**DATA FOR REVIEW**
•••
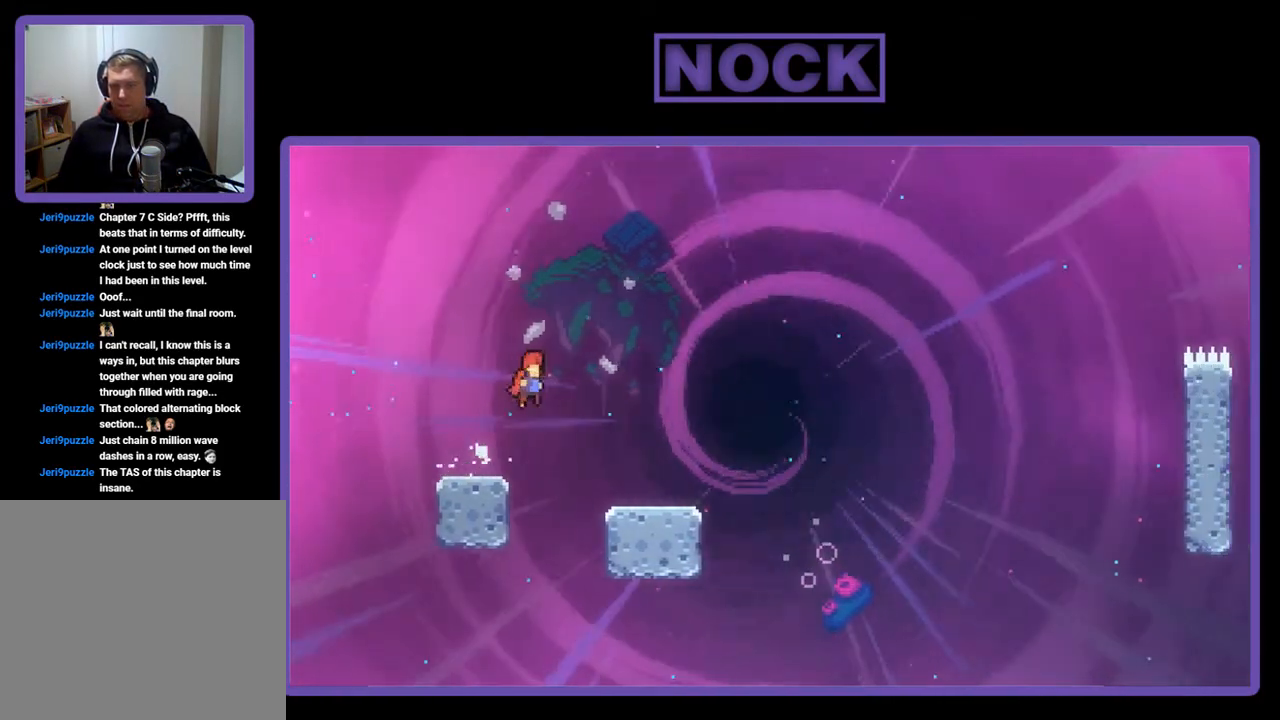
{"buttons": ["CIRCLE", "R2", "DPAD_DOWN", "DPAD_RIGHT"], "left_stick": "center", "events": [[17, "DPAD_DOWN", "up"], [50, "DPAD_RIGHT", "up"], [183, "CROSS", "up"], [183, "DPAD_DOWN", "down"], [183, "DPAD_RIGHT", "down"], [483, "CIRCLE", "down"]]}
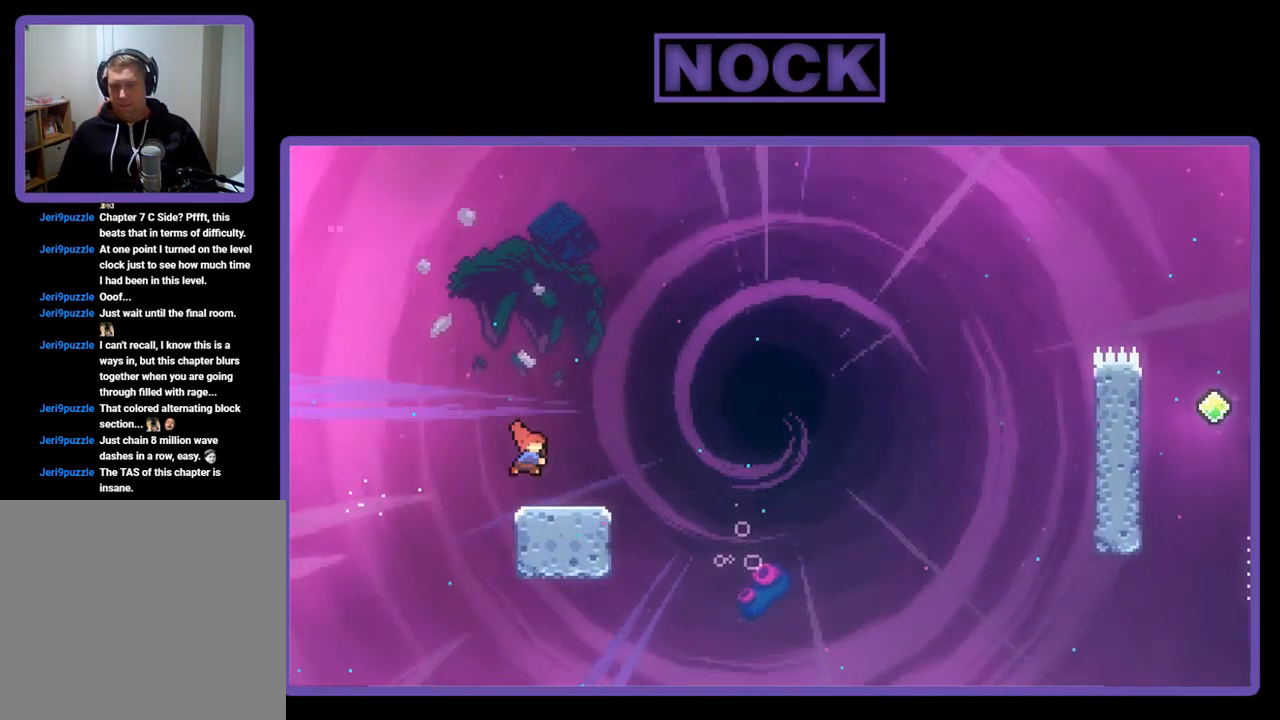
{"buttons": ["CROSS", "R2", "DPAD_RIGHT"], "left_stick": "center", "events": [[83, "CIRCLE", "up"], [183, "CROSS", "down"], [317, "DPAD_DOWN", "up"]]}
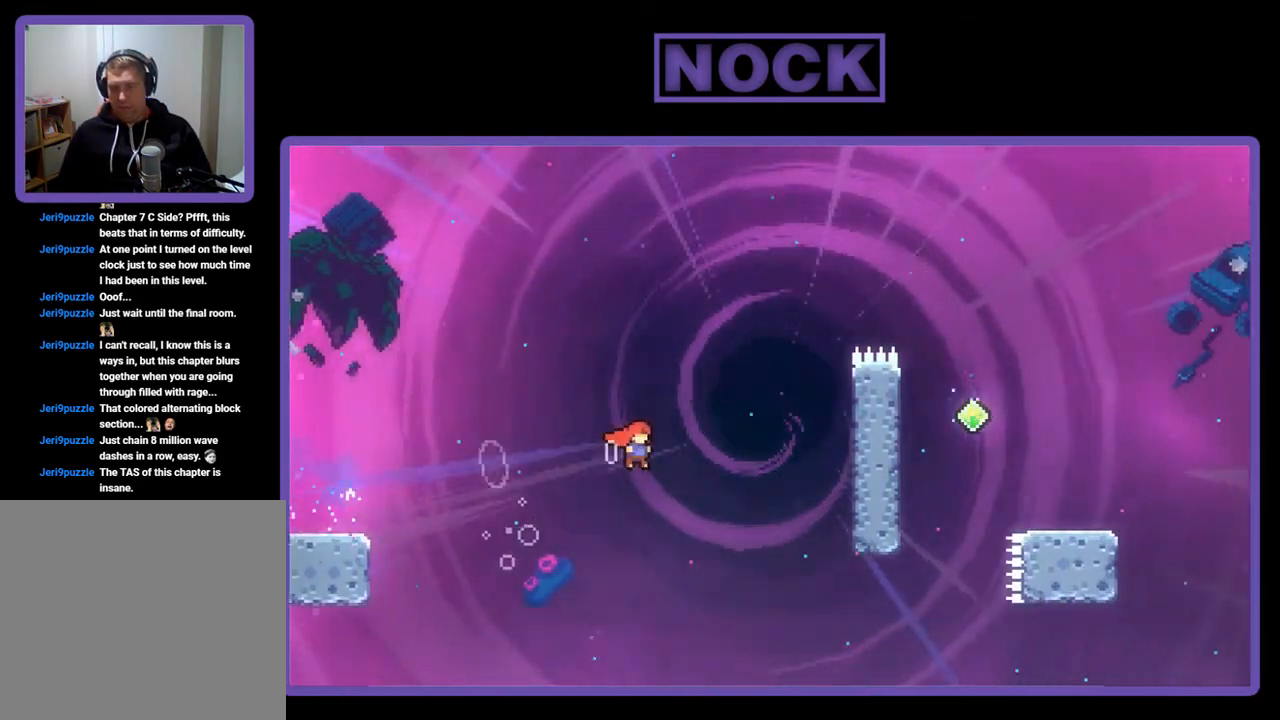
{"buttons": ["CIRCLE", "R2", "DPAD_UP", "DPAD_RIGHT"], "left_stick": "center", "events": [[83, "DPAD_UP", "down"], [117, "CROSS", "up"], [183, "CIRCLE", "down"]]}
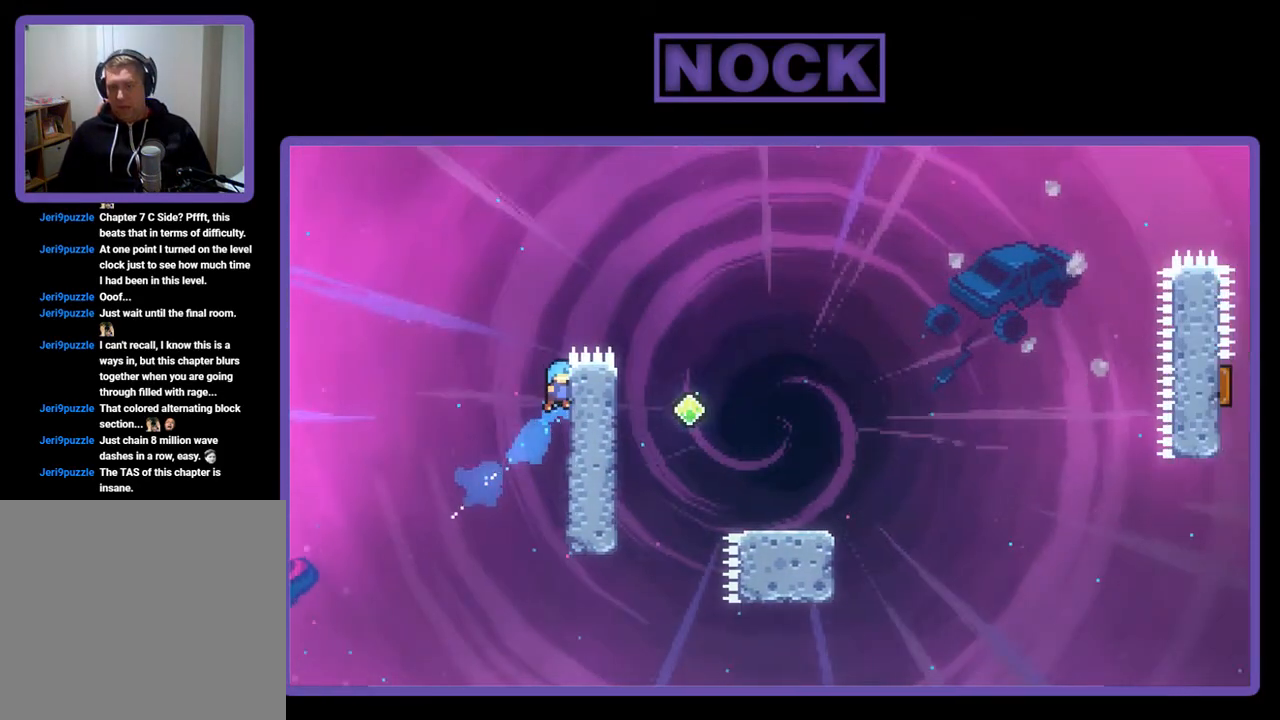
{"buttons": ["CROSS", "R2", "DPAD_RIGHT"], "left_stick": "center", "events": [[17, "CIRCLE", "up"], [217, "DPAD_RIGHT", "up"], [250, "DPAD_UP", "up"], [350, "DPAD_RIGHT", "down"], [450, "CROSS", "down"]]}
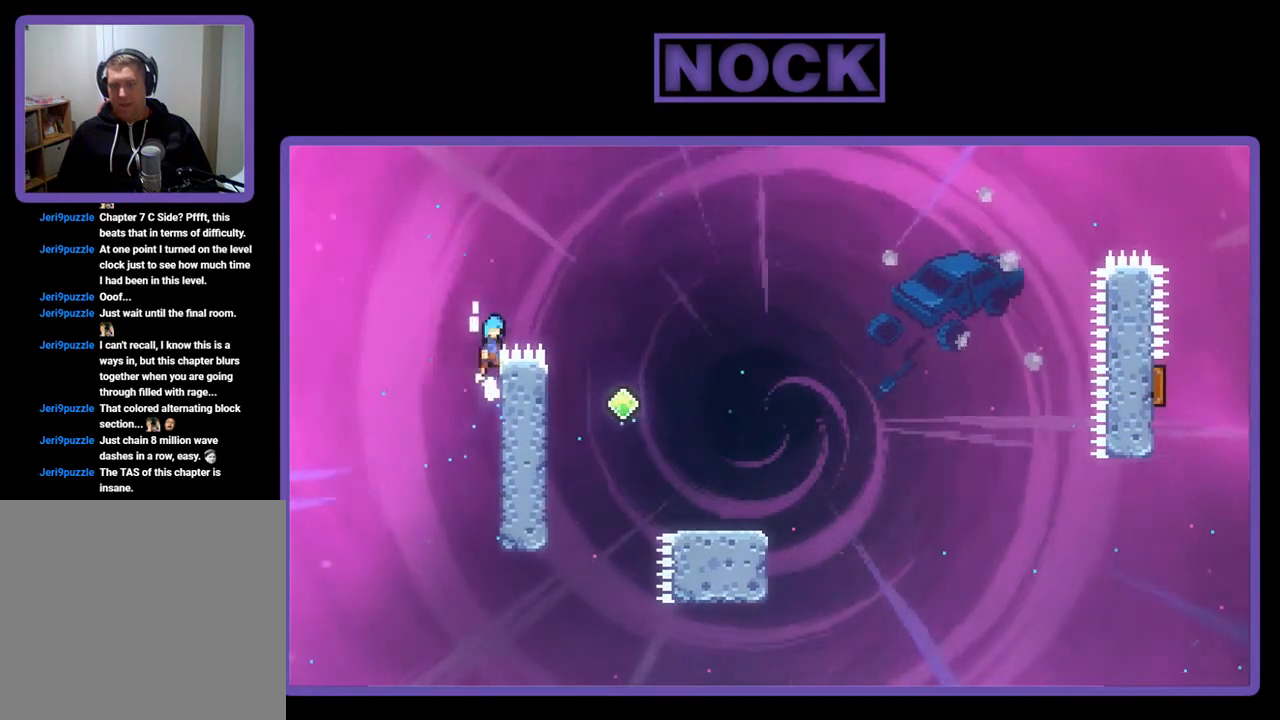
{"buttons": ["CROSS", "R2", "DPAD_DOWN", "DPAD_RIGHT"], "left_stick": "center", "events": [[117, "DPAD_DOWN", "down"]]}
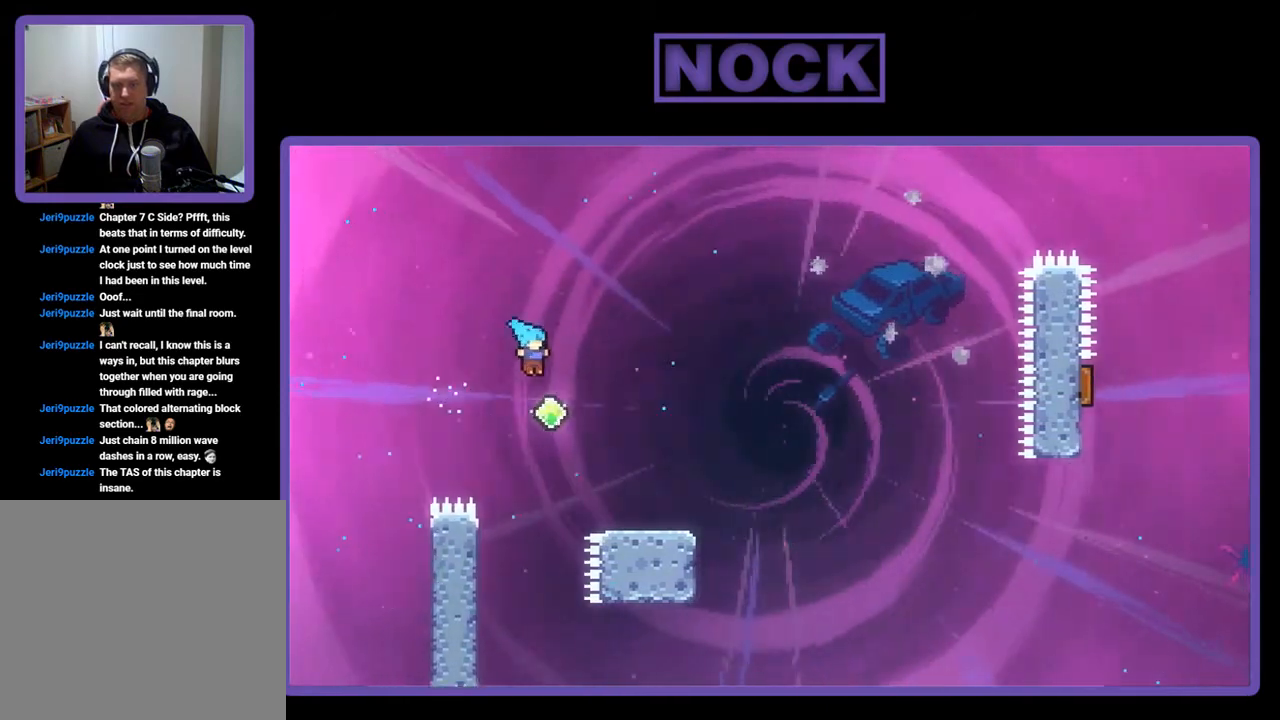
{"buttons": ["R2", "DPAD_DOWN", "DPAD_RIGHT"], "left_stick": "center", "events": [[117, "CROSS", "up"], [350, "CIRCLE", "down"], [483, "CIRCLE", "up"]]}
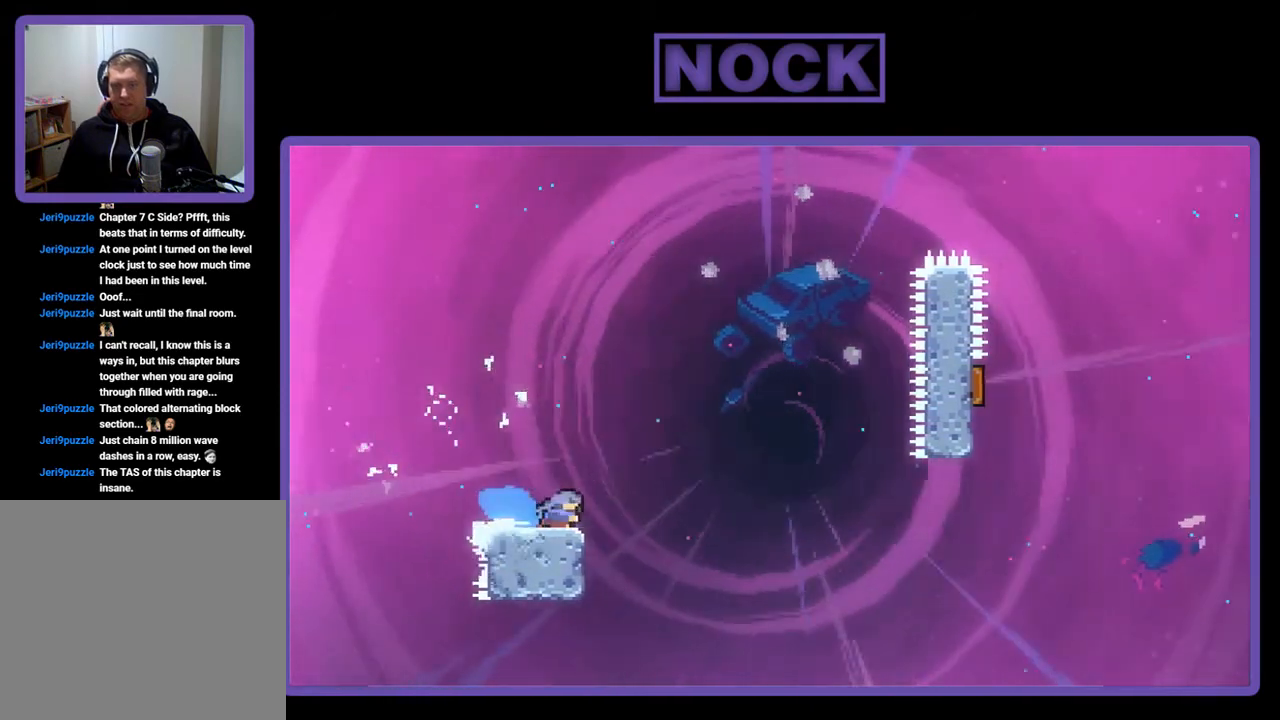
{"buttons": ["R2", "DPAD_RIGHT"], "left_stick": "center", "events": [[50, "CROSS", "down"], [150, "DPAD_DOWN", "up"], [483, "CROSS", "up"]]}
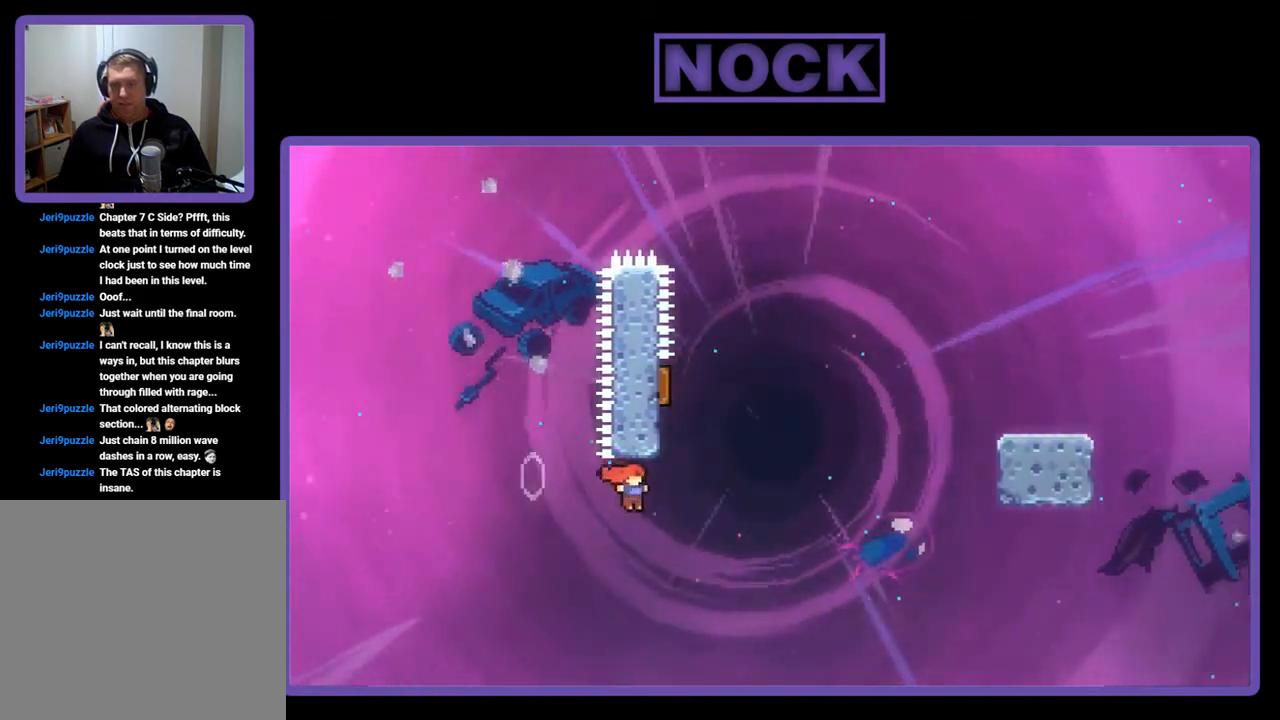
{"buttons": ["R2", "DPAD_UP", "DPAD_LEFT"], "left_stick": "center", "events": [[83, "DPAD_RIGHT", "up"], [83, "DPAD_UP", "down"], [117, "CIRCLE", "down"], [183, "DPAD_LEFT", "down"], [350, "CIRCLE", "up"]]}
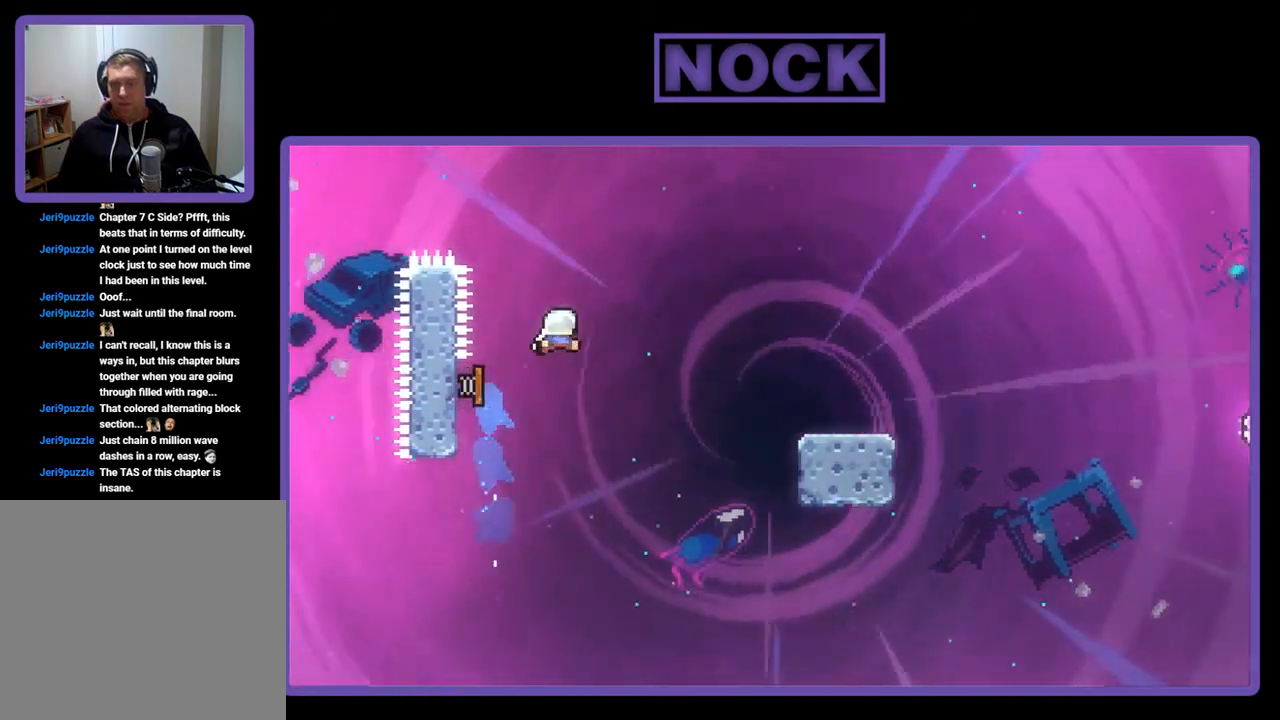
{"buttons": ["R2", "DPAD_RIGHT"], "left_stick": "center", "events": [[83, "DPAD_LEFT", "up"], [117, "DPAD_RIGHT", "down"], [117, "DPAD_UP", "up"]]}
•••
**WHAT IS REQUIRED**
Please write out every record above exactly, but leave the pictures out.

**EXPECTED ANSWER**
{"buttons": ["CIRCLE", "R2", "DPAD_DOWN", "DPAD_RIGHT"], "left_stick": "center", "events": [[17, "DPAD_DOWN", "up"], [50, "DPAD_RIGHT", "up"], [183, "CROSS", "up"], [183, "DPAD_DOWN", "down"], [183, "DPAD_RIGHT", "down"], [483, "CIRCLE", "down"]]}
{"buttons": ["CROSS", "R2", "DPAD_RIGHT"], "left_stick": "center", "events": [[83, "CIRCLE", "up"], [183, "CROSS", "down"], [317, "DPAD_DOWN", "up"]]}
{"buttons": ["CIRCLE", "R2", "DPAD_UP", "DPAD_RIGHT"], "left_stick": "center", "events": [[83, "DPAD_UP", "down"], [117, "CROSS", "up"], [183, "CIRCLE", "down"]]}
{"buttons": ["CROSS", "R2", "DPAD_RIGHT"], "left_stick": "center", "events": [[17, "CIRCLE", "up"], [217, "DPAD_RIGHT", "up"], [250, "DPAD_UP", "up"], [350, "DPAD_RIGHT", "down"], [450, "CROSS", "down"]]}
{"buttons": ["CROSS", "R2", "DPAD_DOWN", "DPAD_RIGHT"], "left_stick": "center", "events": [[117, "DPAD_DOWN", "down"]]}
{"buttons": ["R2", "DPAD_DOWN", "DPAD_RIGHT"], "left_stick": "center", "events": [[117, "CROSS", "up"], [350, "CIRCLE", "down"], [483, "CIRCLE", "up"]]}
{"buttons": ["R2", "DPAD_RIGHT"], "left_stick": "center", "events": [[50, "CROSS", "down"], [150, "DPAD_DOWN", "up"], [483, "CROSS", "up"]]}
{"buttons": ["R2", "DPAD_UP", "DPAD_LEFT"], "left_stick": "center", "events": [[83, "DPAD_RIGHT", "up"], [83, "DPAD_UP", "down"], [117, "CIRCLE", "down"], [183, "DPAD_LEFT", "down"], [350, "CIRCLE", "up"]]}
{"buttons": ["R2", "DPAD_RIGHT"], "left_stick": "center", "events": [[83, "DPAD_LEFT", "up"], [117, "DPAD_RIGHT", "down"], [117, "DPAD_UP", "up"]]}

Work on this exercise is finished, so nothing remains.